##### Teks bacaan #####

Salahkah keyakinan semacam ini? Salahkah jika kita meyakini bahwa seseorang berhak memilih apa yang hendak ia lakukan? Bukankah tiap orang memang berhak memutuskan akan seperti apa ia hendak menjadi? Tentu saja, asal ia menyadari bahwa setiap pilihan memiliki konsekuensinya masing-masing. Tanpa mengingatkan bahwa tiap orang akan ditanya tentang apa yang mereka pilih dan lakukan, sejatinya film ini sedang mengajarkan penontonnya paham kebebasan atau liberalisme (baik disengaja atau tidak).
Secara singkat, liberalisme adalah suatu paham dan pandangan hidup yang didasari keyakinan bahwa manusia seharusnya tidak tunduk pada siapapun kecuali pada kehendaknya sendiri (atau dalam bahasa agama: tunduk pada hawa nafsunya sendiri). Seorang yang percaya bahwa tunduk dan pasrah pada kehendak Zat Yang Maha Welas Asih, Maha Merajai, Maha Adil lagi Bijaksana adalah satu-satunya cara hidup selamat di dunia dan di akhirat tentulah akan menganggap film ini sebagai ancaman terhadap akidahnya.
Wajar sekali jika orang beriman beranggapan bahwa sekali saja diamini, keyakinan (bahwa setiap orang memiliki kebebasan untuk menentukan apa yang terbaik bagi dirinya) itu akan membuka jalan bagi keburukan yang jauh lebih besar. Setan akan mudah sekali berbisik:
- Kita tidak bisa melarang perempuan mengambil jurusan hukum dan menjadi hakim, setiap orang bebas menjadi apa saja.
- Kita tidak bisa menyalahkan orang-orang yang memilih iblis sebagai sesembahan, setiap orang bebas menjadi apa saja.
- Kita tidak bisa menyalahkan orang-orang yang memilih hidup telanjang di jalan-jalan dan bersetubuh seperti binatang, setiap orang bebas menjadi apa saja.
Semua itu merupakan konsekuensi logis yang tak dapat dihindari mereka yang menerima keyakinan bahwa seharusnya anyone can be anything. Bahkan, bagi seorang muslim, keyakinan semacam itu jelas merupakan satu langkah dari langkah-langkah setan untuk menjauhkan manusia dari kalimat laa ilaha illa Allah yang merupakan kesaksian bahwa tiada yang memiliki otoritas untuk menentukan benar salah, baik buruk, patut tak patut, kecuali hanya Allah swt, pencipta, pemilik dan pemelihara seluruh alam.

##### Data yang diberikan #####

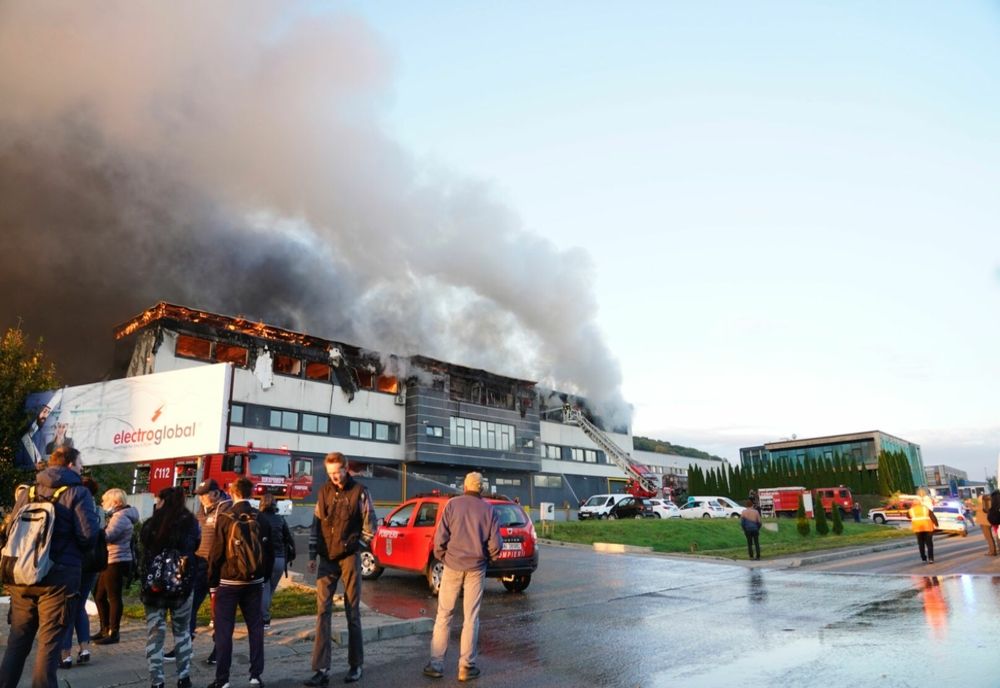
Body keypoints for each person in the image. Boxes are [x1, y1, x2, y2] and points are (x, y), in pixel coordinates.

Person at [0, 446, 100, 688]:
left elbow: (11, 529)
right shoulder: (78, 492)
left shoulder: (29, 491)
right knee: (49, 645)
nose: (81, 468)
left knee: (17, 642)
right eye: (80, 464)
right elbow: (88, 536)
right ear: (70, 464)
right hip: (58, 579)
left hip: (23, 574)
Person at [304, 452, 376, 687]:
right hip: (326, 558)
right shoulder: (323, 491)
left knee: (352, 612)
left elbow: (370, 526)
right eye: (330, 473)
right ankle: (321, 669)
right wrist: (312, 555)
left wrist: (356, 548)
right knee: (322, 612)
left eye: (337, 472)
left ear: (346, 469)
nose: (334, 477)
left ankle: (356, 665)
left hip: (348, 558)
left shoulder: (360, 492)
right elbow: (316, 525)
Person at [423, 471, 502, 683]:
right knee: (471, 618)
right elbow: (496, 545)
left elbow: (440, 539)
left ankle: (436, 664)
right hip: (476, 568)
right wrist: (488, 558)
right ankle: (466, 667)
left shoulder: (452, 505)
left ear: (464, 487)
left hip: (452, 566)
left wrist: (444, 557)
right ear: (481, 488)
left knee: (444, 614)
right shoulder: (489, 510)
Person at [207, 478, 273, 688]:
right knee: (255, 628)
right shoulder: (261, 518)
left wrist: (212, 582)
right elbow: (269, 552)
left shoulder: (225, 518)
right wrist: (263, 577)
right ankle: (255, 676)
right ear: (251, 493)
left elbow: (216, 553)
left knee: (224, 630)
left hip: (229, 581)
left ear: (233, 492)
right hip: (254, 582)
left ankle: (223, 679)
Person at [165, 478, 231, 664]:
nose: (201, 498)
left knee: (219, 610)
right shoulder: (201, 510)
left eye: (204, 495)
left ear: (215, 493)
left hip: (218, 566)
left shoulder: (226, 510)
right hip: (199, 564)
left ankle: (219, 649)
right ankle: (184, 645)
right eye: (199, 495)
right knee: (190, 606)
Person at [140, 486, 200, 688]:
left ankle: (157, 681)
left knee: (155, 634)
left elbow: (144, 546)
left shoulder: (152, 524)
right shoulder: (190, 523)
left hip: (154, 587)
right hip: (181, 585)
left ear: (163, 501)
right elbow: (195, 546)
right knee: (182, 631)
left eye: (158, 500)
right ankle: (184, 677)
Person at [59, 476, 101, 668]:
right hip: (92, 564)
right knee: (80, 606)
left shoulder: (73, 506)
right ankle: (84, 648)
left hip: (74, 563)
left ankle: (65, 654)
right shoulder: (98, 509)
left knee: (67, 608)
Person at [93, 488, 139, 645]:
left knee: (113, 597)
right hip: (111, 559)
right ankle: (105, 628)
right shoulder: (119, 516)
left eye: (105, 500)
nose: (103, 503)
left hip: (116, 560)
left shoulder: (120, 517)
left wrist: (95, 529)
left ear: (115, 502)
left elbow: (108, 536)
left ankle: (113, 632)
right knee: (99, 595)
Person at [257, 493, 293, 631]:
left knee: (264, 589)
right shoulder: (280, 519)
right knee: (270, 590)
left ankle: (264, 619)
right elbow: (288, 539)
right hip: (279, 559)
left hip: (265, 559)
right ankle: (264, 614)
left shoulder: (259, 519)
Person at [908, 489, 937, 564]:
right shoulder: (925, 508)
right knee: (929, 544)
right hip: (928, 528)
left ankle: (923, 558)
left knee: (921, 544)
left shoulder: (911, 510)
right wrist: (936, 524)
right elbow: (932, 516)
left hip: (918, 529)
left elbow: (908, 516)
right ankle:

#####

Tindakan yang diminta 1:
Menurut teks bacaan, liberalisme didasari keyakinan bahwa manusia seharusnya tidak tunduk pada siapa pun kecuali pada apa?
Tindakan yang diminta 2:
Terjemahkan kalimat dari teks bacaan ini ke dalam bahasa Inggris: "Bukankah tiap orang memang berhak memutuskan akan seperti apa ia hendak menjadi?"

Jawaban yang diharapkan 1:
Pada kehendaknya sendiri.

Jawaban yang diharapkan 2:
Doesn't every person indeed have the right to decide what they want to become?